Until 4 May 2018, Monday to Friday, 11am – 5pm. Free entry


The Royal Society of Sculptors presents Playground by Rupert Norfolk on the sculpture terrace at 108 Old Brompton Road, London. As winner of the First@108 Public Art Award, Norfolk has been given the opportunity to create his first-large scale piece of art. 


Playground brings together and reinvents plastic garden toys, overlapping and fusing them into an inextricable tangle. Uniformly painted pale blue to produce a continuous surface, these familiar objects are transformed into a single abstract form. Physical mobility is arrested by this reconfigured structure - the swings can’t pendulum, the seesaw can’t pivot and the ladders and slides can’t be climbed up or slid down - such that the sculpture can only be animated in the spectator’s imagination. 

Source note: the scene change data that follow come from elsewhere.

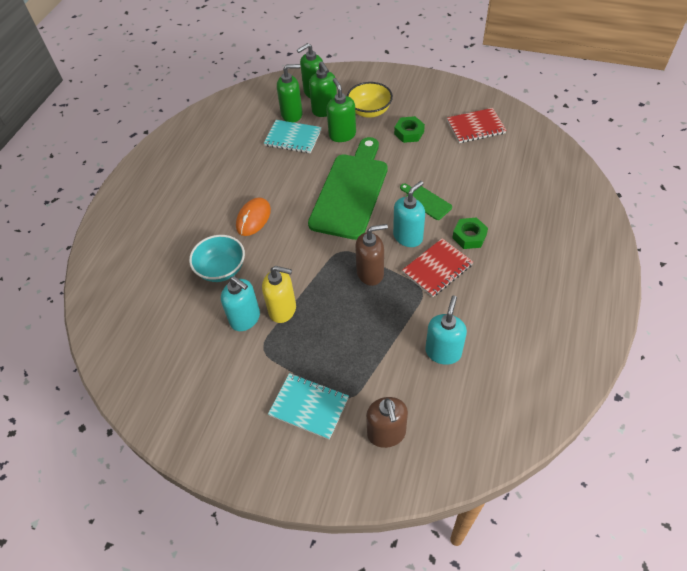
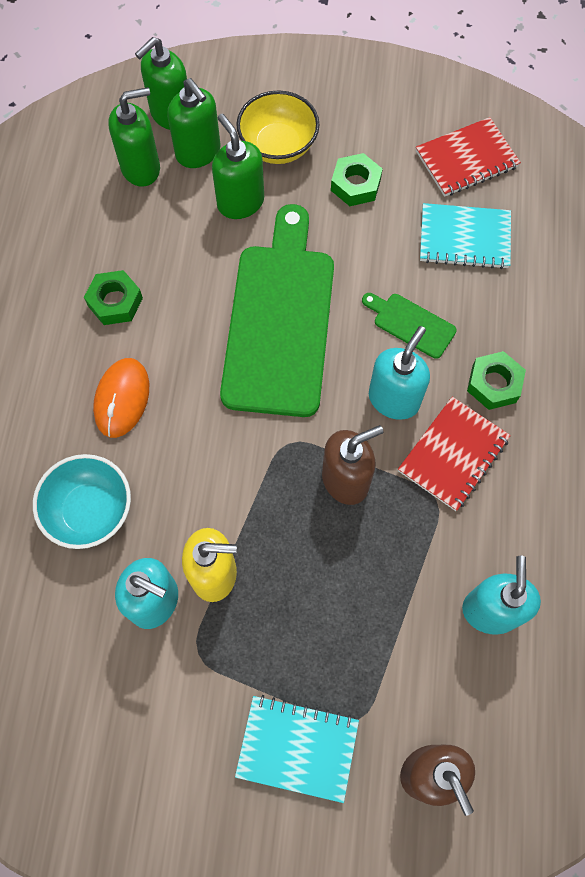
camera: 15 degrees left, 15 degrees up
turquoise notebook [264,120,322,153] -> turquoise notebook moved to [420,203,511,269]
none -> green nut [84,270,143,325]

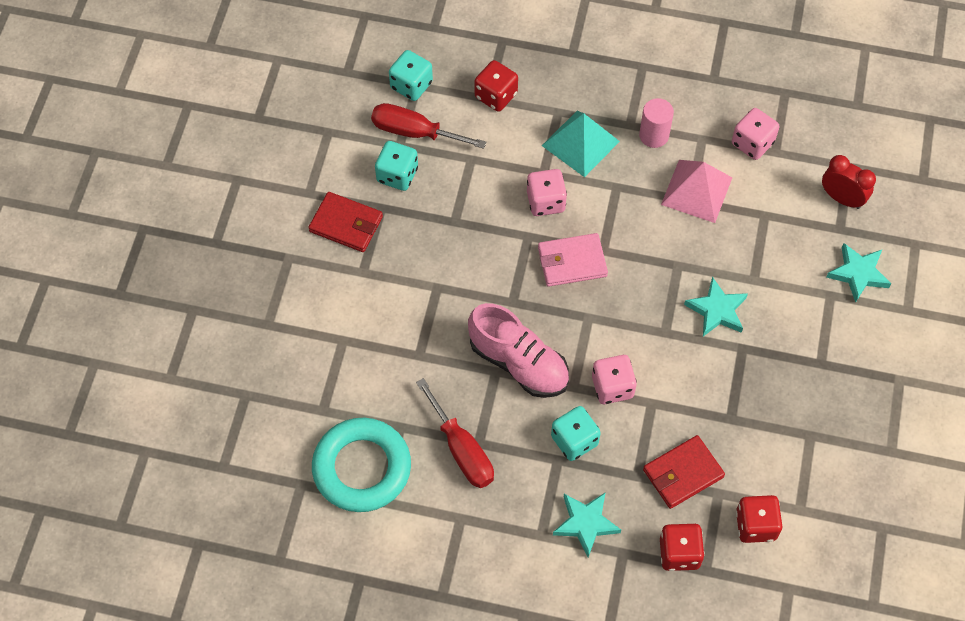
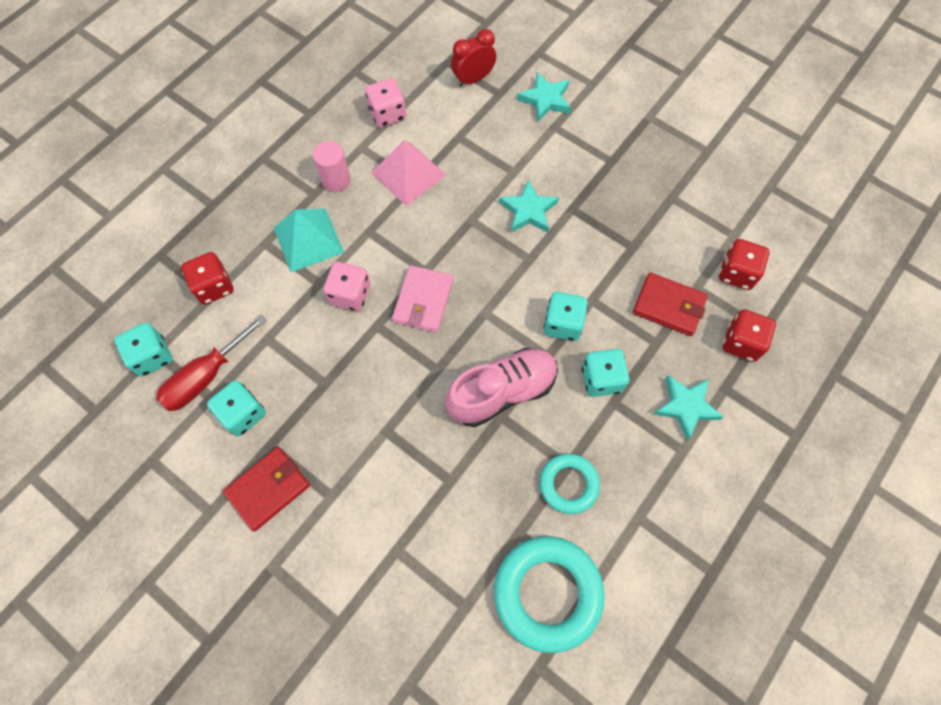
camera: 65 degrees left, 5 degrees up
red screwdriver [416,378,494,488] -> turquoise ring [540,454,600,514]
pink dice [592,355,637,404] -> turquoise dice [544,292,588,341]
red wallet [643,435,725,509] -> red wallet turned 60 degrees counterclockwise [633,272,708,336]

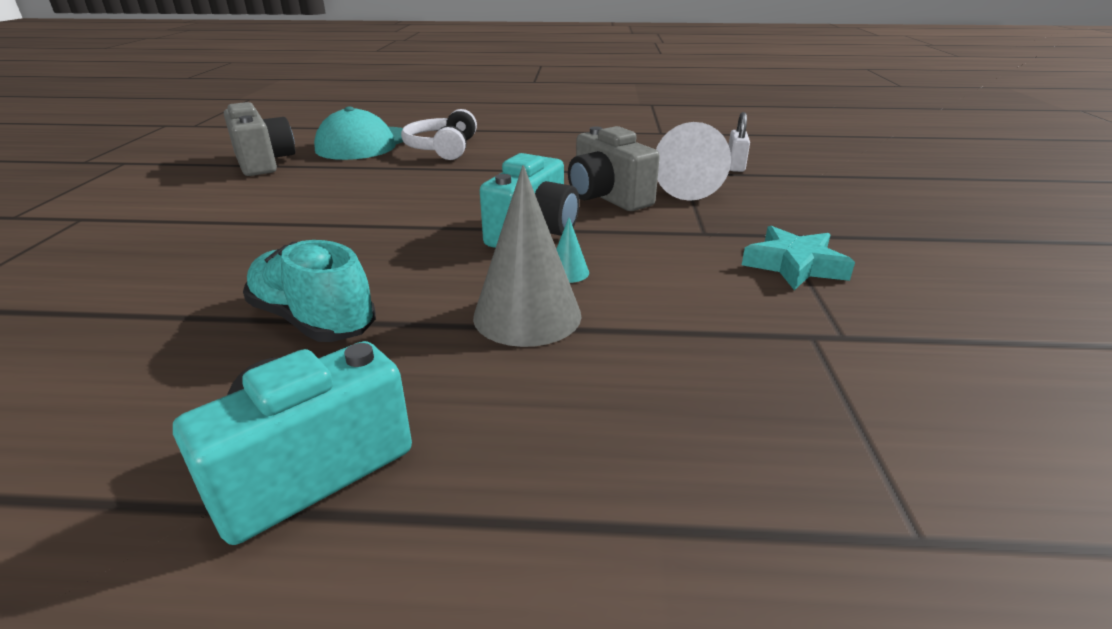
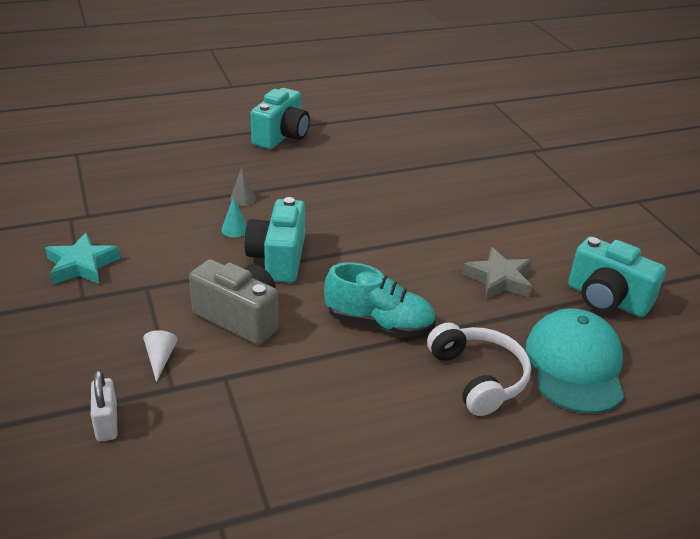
camera: 155 degrees right, 5 degrees up
grey camera [224,102,295,176] -> turquoise camera [568,236,666,317]
turquoise shoe [243,240,376,342] -> turquoise shoe moved to [324,262,436,337]
grey cone [473,165,582,347] -> grey cone [230,167,256,206], size x0.44
white cone [656,122,731,201] -> white cone [143,330,178,382], size x0.44
none -> grey star [462,247,532,300]

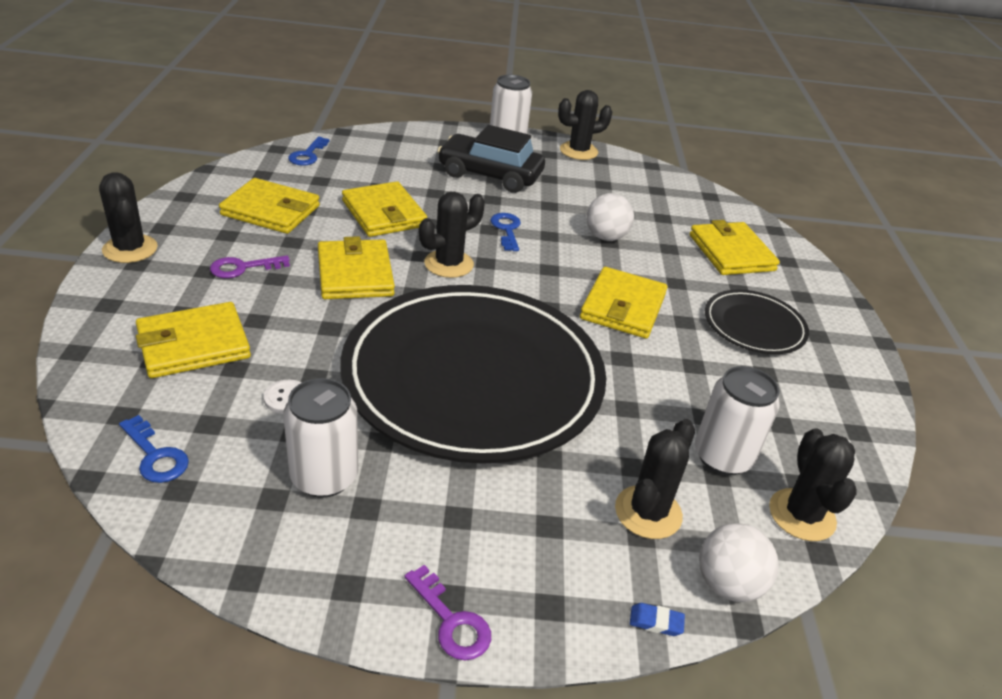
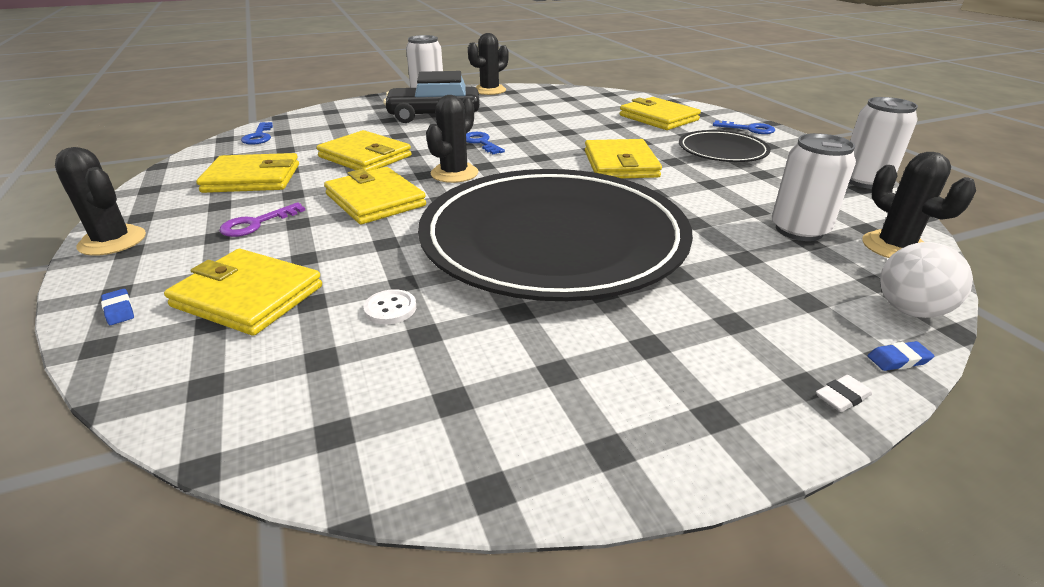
camera: 20 degrees left, 5 degrees down
blue key [119,415,189,483] -> blue key moved to [713,120,775,134]
yellow wallet [136,302,251,378] -> yellow wallet turned 75 degrees clockwise [164,249,322,336]
white can [283,378,358,498] -> white can moved to [849,97,918,189]
purple key [405,565,491,660] -> none
white ball [587,193,634,241] -> none
black cactus [615,419,695,539] -> none
none -> blue eraser [101,289,134,325]
none -> white eraser [816,375,873,412]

Caroline Worthington, Director, Royal Society of Sculptors comments: “Our First@108 Public Art Award provides a rare opportunity for a sculptor to start building a track record in the competitive arena of public art. We are delighted to be working with the Mirisch & Lebenheim Charitable Foundation to provide financial support and professional mentoring to enable an artist to expand their portfolio and create a site-specific sculpture or installation for our sculpture terrace.”

A second new work, National Libraries, is on show in the salon gallery. It takes the form of a large-scale architectural model representing eight state institutions – icons of sovereignty and knowledge - that have been merged to simultaneously coexist in the same space. The sculpture is derived from digital models downloaded from the Internet: Australia, Belarus, China, France, Greece, Libya, Saudi Arabia and Sweden. These 3D  models have been reconfigured using a computer and then transposed into laser-cut plywood. The sculpture is sized to preclude grasping the whole object from a single point of view. The spectator is therefore compelled to move around the multifaceted structure in order to physically experience its complex knot of disjunctive architectural styles.